(PROVIDED INFORMATION begins)

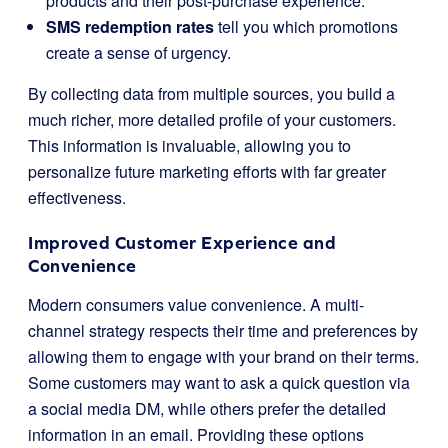
products and their post-purchase experience.
SMS redemption rates
tell you which promotions
create a sense of urgency.
By collecting data from multiple sources, you build a
much richer, more detailed profile of your customers.
This information is invaluable, allowing you to
personalize future marketing efforts with far greater
effectiveness.
Improved Customer Experience and
Convenience
Modern consumers value convenience. A multi-
channel strategy respects their time and preferences by
allowing them to engage with your brand on their terms.
Some customers may want to ask a quick question via
a social media DM, while others prefer the detailed
information in an email. Providing these options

(PROVIDED INFORMATION ends)

**EXERCISE PROMPT**
Could you reproduce the text of the listing above word for word, leaving the pictures out?

**EXERCISE RESPONSE**
products and their post-purchase experience.
SMS redemption rates
tell you which promotions
create a sense of urgency.
By collecting data from multiple sources, you build a
much richer, more detailed profile of your customers.
This information is invaluable, allowing you to
personalize future marketing efforts with far greater
effectiveness.
Improved Customer Experience and
Convenience
Modern consumers value convenience. A multi-
channel strategy respects their time and preferences by
allowing them to engage with your brand on their terms.
Some customers may want to ask a quick question via
a social media DM, while others prefer the detailed
information in an email. Providing these options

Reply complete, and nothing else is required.